The example I gave was silly, the algorithm literally did nothing, but it is easy to imagine cases where a particular minority can be exluded for structural reasons. For example, ADHD is more common in boys so an algorithm that (all things being equal) preferentially assigned ADHD diagnoses to boys or was biased against girls having ADHD might appear to work fairly well while simultaneously systematically excluding girls with ADHD. This same algorithm may easily be getting >95% accuracy as well, for reasons like for my silly algorithm above.

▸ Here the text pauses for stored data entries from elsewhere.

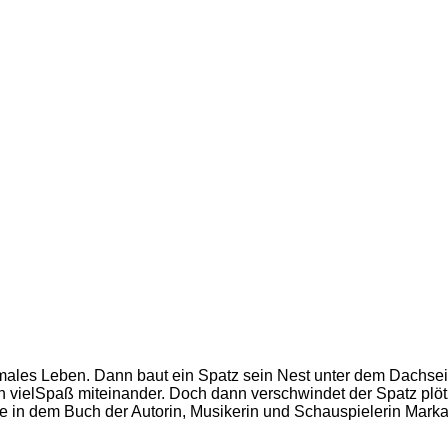
normales Leben. Dann baut ein Spatz sein Nest unter dem Dach
vielSpaß miteinander. Doch dann verschwindet der Spatz plötzli
Sie in dem Buch der Autorin, Musikerin und Schauspielerin Mar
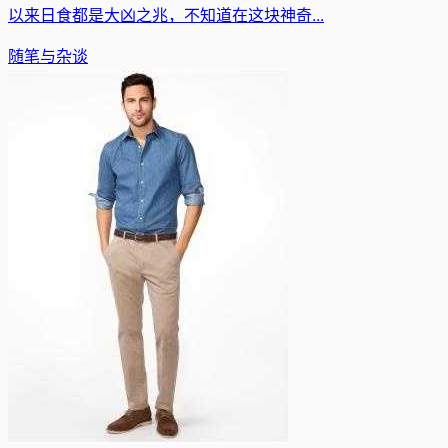
以来日食都是大凶之兆，不知道在这块神奇...
随笔与杂谈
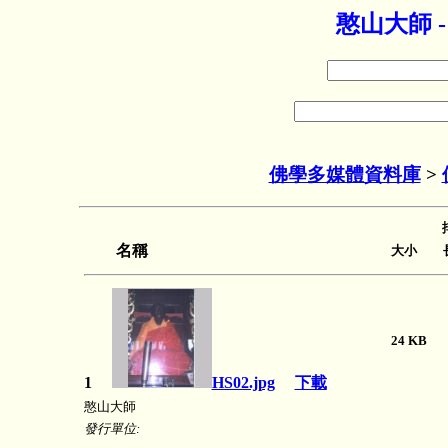
憨山大師 
佛學多媒體資料庫
>
名稱
大小 長
24 K
1
HS02.jpg
下載
憨山大師
發行單位:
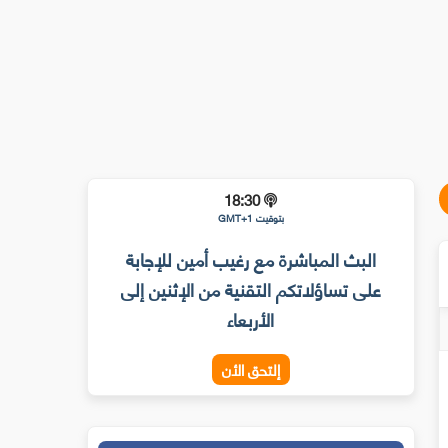
18:30
بتوقيت GMT+1
البث المباشرة مع رغيب أمين للإجابة
على تساؤلاتكم التقنية من الإثنين إلى
الأربعاء
إلتحق الأن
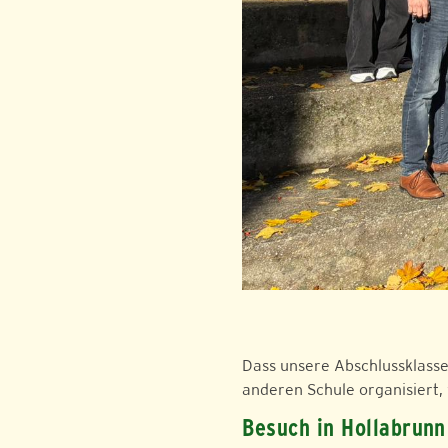
Dass unsere Abschlussklasse
anderen Schule organisiert, 
Besuch in Hollabrunn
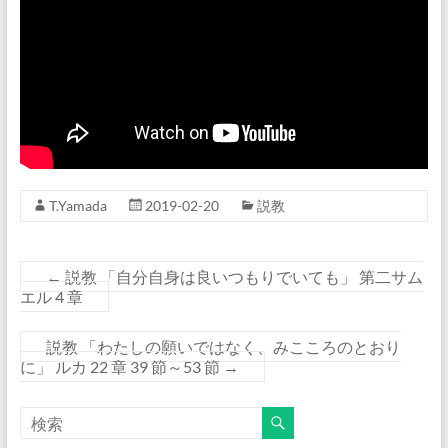
T.Yamada
2019-02-20
説教
←
説教 「自分自身は良いつもりでいても」 第二サム
エル 4 章
説教 「わたしの願いではなく、みこころのとおり
に」 ルカ 22 章 39 節～53 節
→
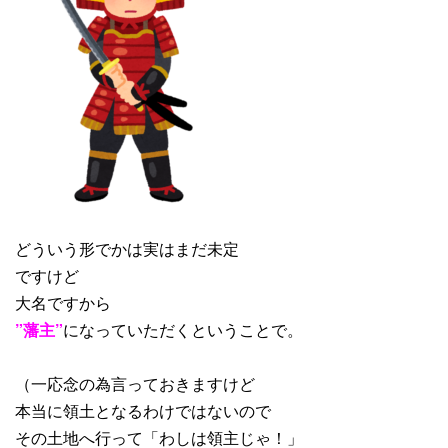
どういう形でかは実はまだ未定
ですけど
大名ですから
”藩主”
になっていただくということで。
（一応念の為言っておきますけど
本当に領土となるわけではないので
その土地へ行って「わしは領主じゃ！」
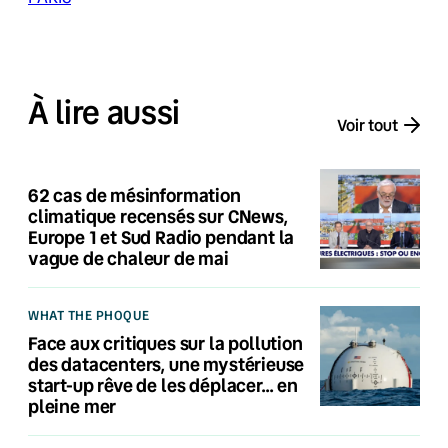
À lire aussi
Voir tout
62 cas de mésinformation
climatique recensés sur CNews,
Europe 1 et Sud Radio pendant la
vague de chaleur de mai
WHAT THE PHOQUE
Face aux critiques sur la pollution
des datacenters, une mystérieuse
start-up rêve de les déplacer… en
pleine mer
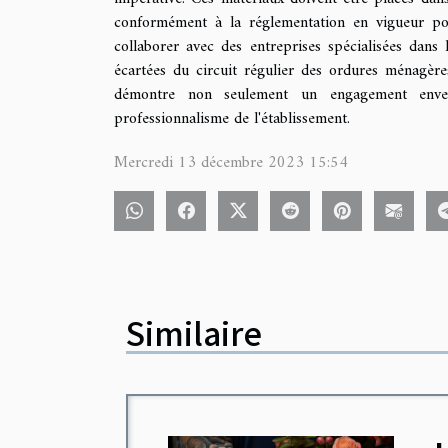
conformément à la réglementation en vigueur pou
collaborer avec des entreprises spécialisées dans
écartées du circuit régulier des ordures ménagère
démontre non seulement un engagement envers
professionnalisme de l'établissement.
Mercredi 13 décembre 2023 15:54
Similaire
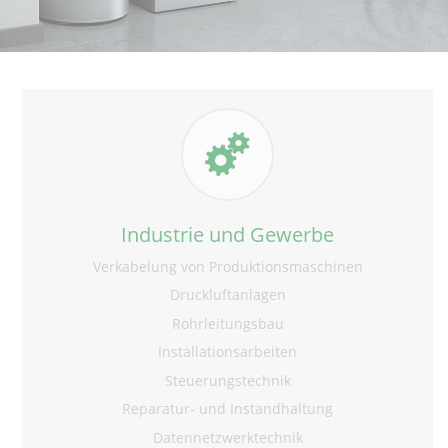
Industrie und Gewerbe
Verkabelung von Produktionsmaschinen
Druckluftanlagen
Rohrleitungsbau
Installationsarbeiten
Steuerungstechnik
Reparatur- und Instandhaltung
Datennetzwerktechnik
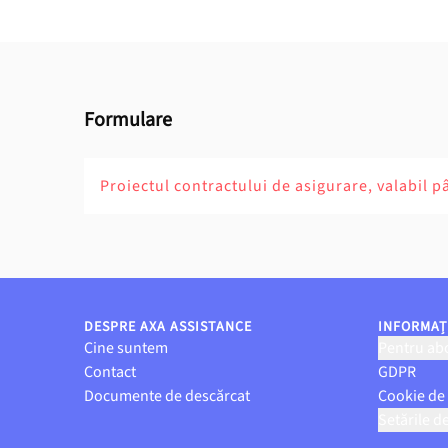
Formulare
Proiectul contractului de asigurare, valabil p
DESPRE AXA ASSISTANCE
INFORMAȚI
Cine suntem
Pentru abo
Contact
GDPR
Documente de descărcat
Cookie de
Setările d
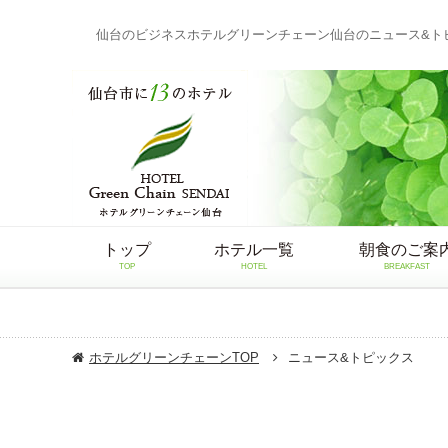
仙台のビジネスホテルグリーンチェーン仙台のニュース&ト
トップ
ホテル一覧
朝食のご案
TOP
HOTEL
BREAKFAST
ホテルグリーンチェーンTOP
ニュース&トピックス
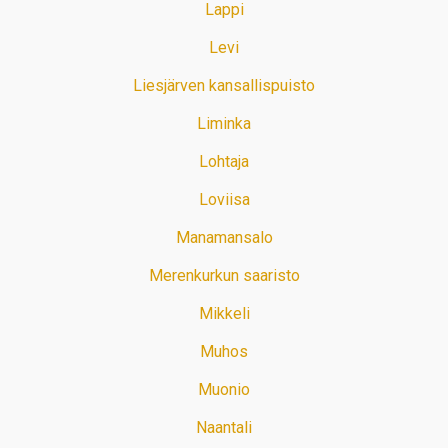
Lappi
Levi
Liesjärven kansallispuisto
Liminka
Lohtaja
Loviisa
Manamansalo
Merenkurkun saaristo
Mikkeli
Muhos
Muonio
Naantali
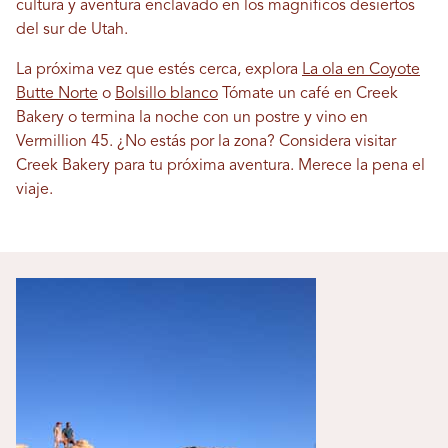
cultura y aventura enclavado en los magníficos desiertos
del sur de Utah.
La próxima vez que estés cerca, explora
La ola en Coyote
Butte Norte
o
Bolsillo blanco
Tómate un café en Creek
Bakery o termina la noche con un postre y vino en
Vermillion 45. ¿No estás por la zona? Considera visitar
Creek Bakery para tu próxima aventura. Merece la pena el
viaje.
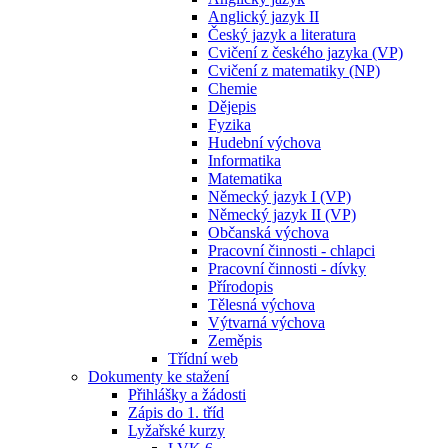
Anglický jazyk II
Český jazyk a literatura
Cvičení z českého jazyka (VP)
Cvičení z matematiky (NP)
Chemie
Dějepis
Fyzika
Hudební výchova
Informatika
Matematika
Německý jazyk I (VP)
Německý jazyk II (VP)
Občanská výchova
Pracovní činnosti - chlapci
Pracovní činnosti - dívky
Přírodopis
Tělesná výchova
Výtvarná výchova
Zeměpis
Třídní web
Dokumenty ke stažení
Přihlášky a žádosti
Zápis do 1. tříd
Lyžařské kurzy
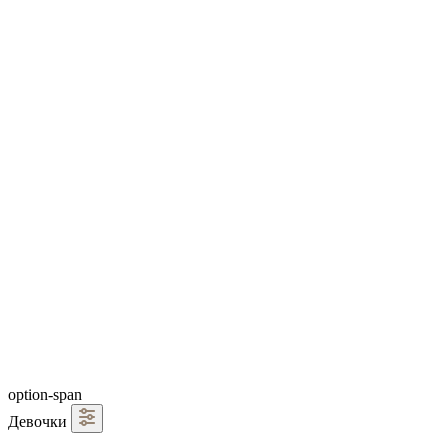
option-span
Девочки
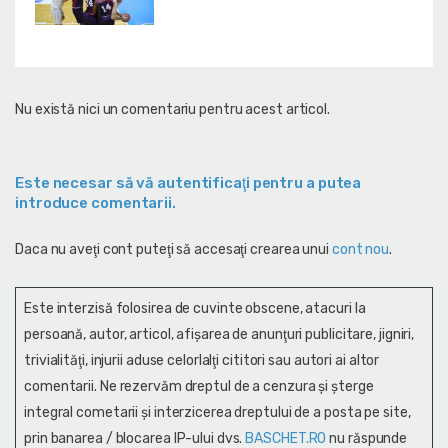
Nu există nici un comentariu pentru acest articol.
Este necesar să vă autentificaţi pentru a putea
introduce comentarii.
Daca nu aveţi cont puteţi să accesaţi crearea unui
cont nou
.
Este interzisă folosirea de cuvinte obscene, atacuri la
persoană, autor, articol, afişarea de anunţuri publicitare, jigniri,
trivialităţi, injurii aduse celorlalţi cititori sau autori ai altor
comentarii. Ne rezervăm dreptul de a cenzura și şterge
integral cometarii și interzicerea dreptului de a posta pe site,
prin banarea / blocarea IP-ului dvs.
BASCHET.RO
nu răspunde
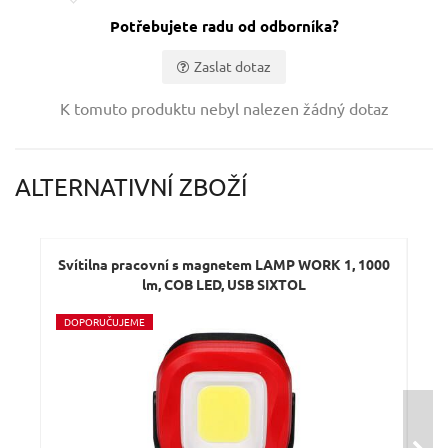
Potřebujete radu od odborníka?
Zaslat dotaz
Vaše jméno:
K tomuto produktu nebyl nalezen žádný dotaz
Váš e-mail:
ALTERNATIVNÍ ZBOŽÍ
Dotaz:
Svítilna pracovní s magnetem LAMP WORK 1, 1000
Sví
lm, COB LED, USB SIXTOL
D
OPORUČUJEME
D
O
Odeslat dotaz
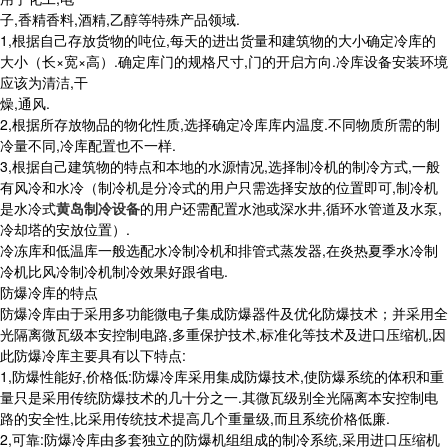
子,香精香料,酒精,乙醇等特殊产品领域.
1,根据自己存放货物的吨位,每天的进出货量和建筑物的大小确定冷库的
大小（长×宽×高）.确定库门的规格尺寸,门的开启方向.冷库设备安装环境
应该为清洁,干
燥,通风.
2,根据所存放物品的物化性质,选择确定冷库库内温度.不同物质所需的制
冷量不同,冷库配置也不一样.
3,根据自己建筑物的特点和本地的水源情况,选择制冷机的制冷方式,一般
有风冷和水冷（制冷机是分冷式的用户只需选择安放的位置即可,制冷机
是水冷式
黄岛制冷设备
的用户还需配置水池或深水井,循环水管道及水泵,
冷却塔的安放位置）.
冷冻库和低温库一般选配水冷制冷机和排管式蒸发器,在炎热夏季水冷制
冷机比风冷制冷机制冷效果好跟省电.
防爆冷库的特点
防爆冷库由于采用多功能微电子集成防爆器件及优化防爆技术；并采用全
光隔离微瓦级本安控制电路,多重保护技术,标准化等技术及进口压缩机,因
此防爆冷库主要具有以下特点:
1,防爆性能好,价格低:防爆冷库采用集成防爆技术,使防爆系统的体积和重
量只是采用传统防爆技术的几十分之一.其微瓦级别全光隔离本安控制电
路的安全性,比采用传统技术提高几个重量级,而且系统价格低廉.
2,可靠:防爆冷库由多套独立的防爆机组组成的制冷系统,采用进口压缩机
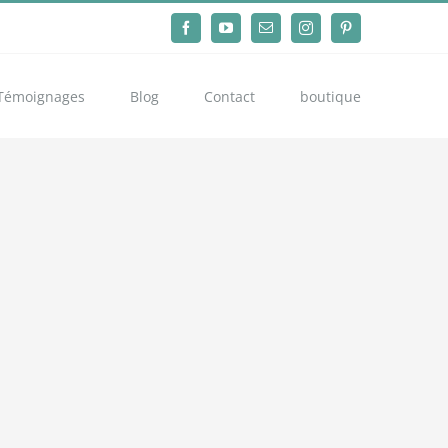
Facebook
YouTube
Email
Instagram
Pinterest
Témoignages
Blog
Contact
boutique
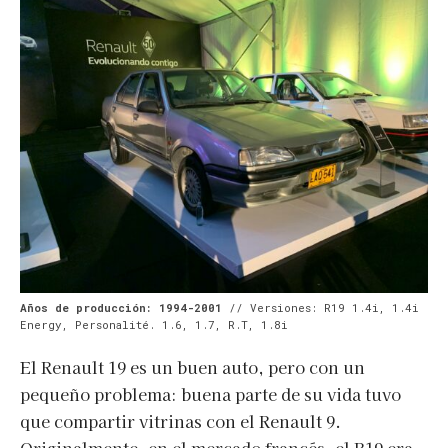
Años de producción: 1994-2001
// Versiones: R19 1.4i, 1.4i
Energy, Personalité. 1.6, 1.7, R.T, 1.8i
El Renault 19 es un buen auto, pero con un
pequeño problema: buena parte de su vida tuvo
que compartir vitrinas con el Renault 9.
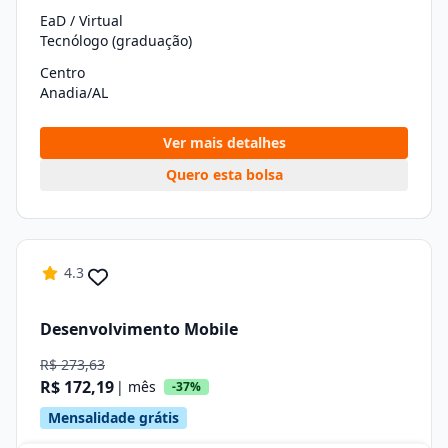
EaD / Virtual
Tecnólogo (graduação)
Centro
Anadia/AL
Ver mais detalhes
Quero esta bolsa
4.3
Desenvolvimento Mobile
R$ 273,63
R$ 172,19
| mês
-37%
Mensalidade grátis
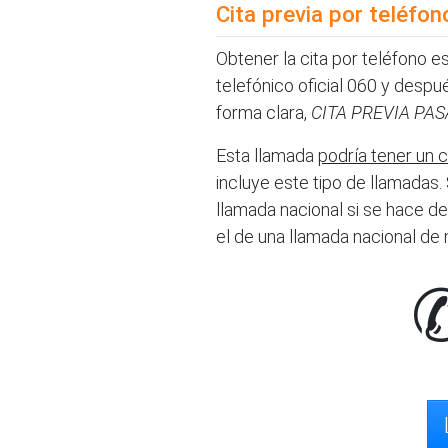
Cita previa por teléfon
Obtener la cita por teléfono e
telefónico oficial 060 y desp
forma clara,
CITA PREVIA PA
Esta llamada
podría tener un 
incluye este tipo de llamadas. 
llamada nacional si se hace des
el de una llamada nacional de mó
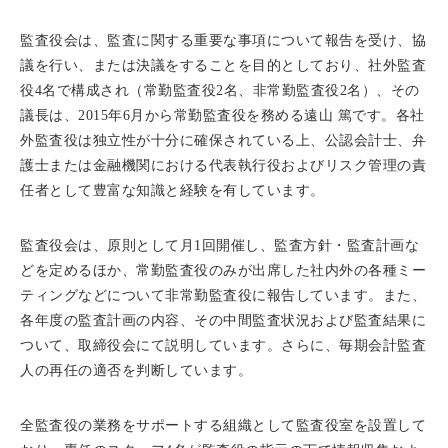
監査役会は、監査に関する重要な事項について報告を受け、協
議を行い、または決議をすることを目的としており、社外監査
役4名で構成され（常勤監査役2名、非常勤監査役2名）、その
議長は、2015年6月から常勤監査役を務める遠山 篤です。各社
外監査役は独立性が十分に確保されている上、公認会計士、弁
護士または金融機関における代表執行役およびリスク管理の責
任者として豊富な知識と経験を有しています。
監査役会は、原則として月1回開催し、監査方針・監査計画な
どを定めるほか、常勤監査役のみが出席した社内外の各種ミー
ティングなどについて非常勤監査役に報告しています。また、
各年度の監査計画の内容、その中間監査状況および監査結果に
ついて、取締役会にて説明しています。さらに、毎期会計監査
人の再任の適否を判断しています。
全監査役の業務をサポートする組織として監査役室を設置して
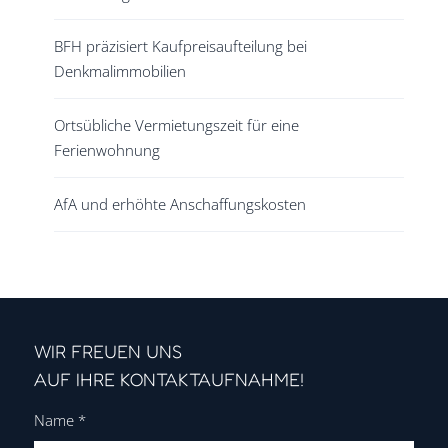
BFH präzisiert Kaufpreisaufteilung bei
Denkmalimmobilien
Ortsübliche Vermietungszeit für eine
Ferienwohnung
AfA und erhöhte Anschaffungskosten
WIR FREUEN UNS
AUF IHRE KONTAKTAUFNAHME!
Name
*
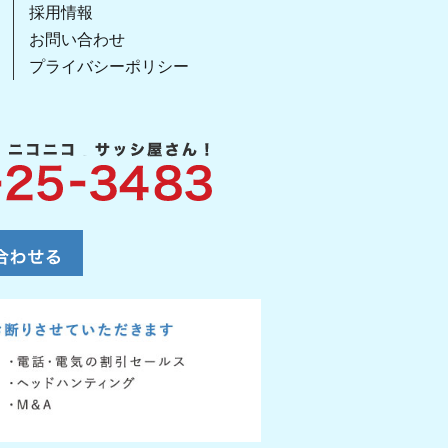
採用情報
お問い合わせ
プライバシーポリシー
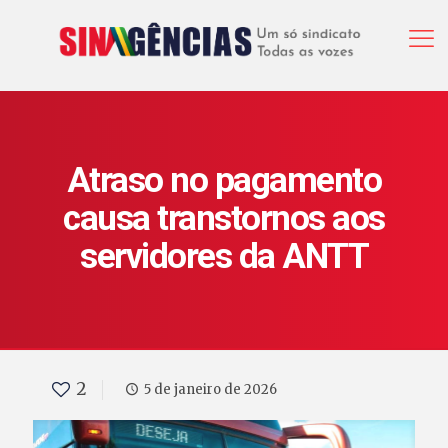
Atraso no pagamento
causa transtornos aos
servidores da ANTT
2
5 de janeiro de 2026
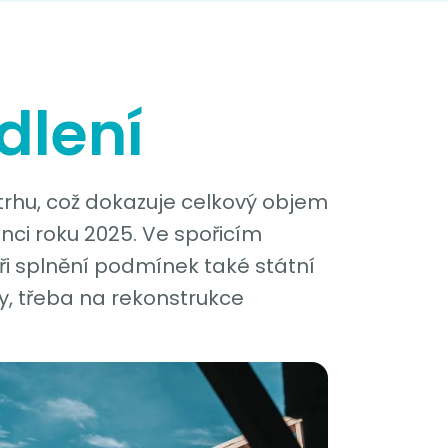
dlení
trhu, což dokazuje celkový objem
nci roku 2025. Ve spořicím
i splnění podmínek také státní
, třeba na rekonstrukce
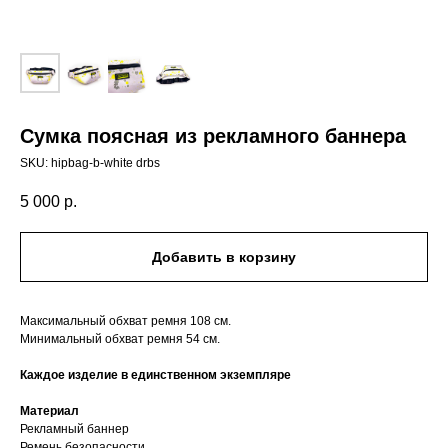
Сумка поясная из рекламного баннера
SKU:
hipbag-b-white drbs
5 000
р.
Добавить в корзину
Максимальный обхват ремня 108 см.
Минимальный обхват ремня 54 см.
Каждое изделие в единственном экземпляре
Материал
Рекламный баннер
Ремень безопасности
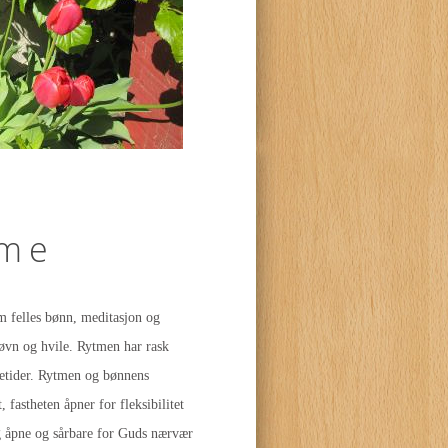
tme
m felles bønn, meditasjon og
søvn og hvile. Rytmen har rask
netider. Rytmen og bønnens
 fastheten åpner for fleksibilitet
ig åpne og sårbare for Guds nærvær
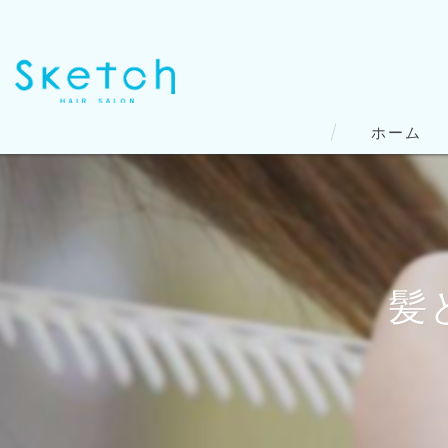
ホーム
髪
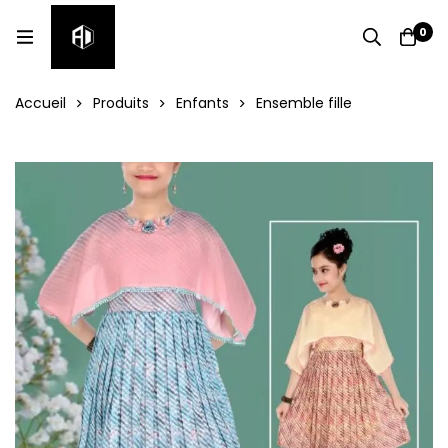
0
Accueil
Produits
Enfants
Ensemble fille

This sort of problem, where an algorithm can perform well for the vast majority of cases but completely falls on its face for the small minority, is common. It is a big and persistent problem in Data Science, one that isn't insurmountable by any means but one that requires thought. Regardless, when we see that some new algorithm performs wonderfully, we should always ask when it doesn't perform well and why. Exploring the models failures is often far more instructive than basking in its glory.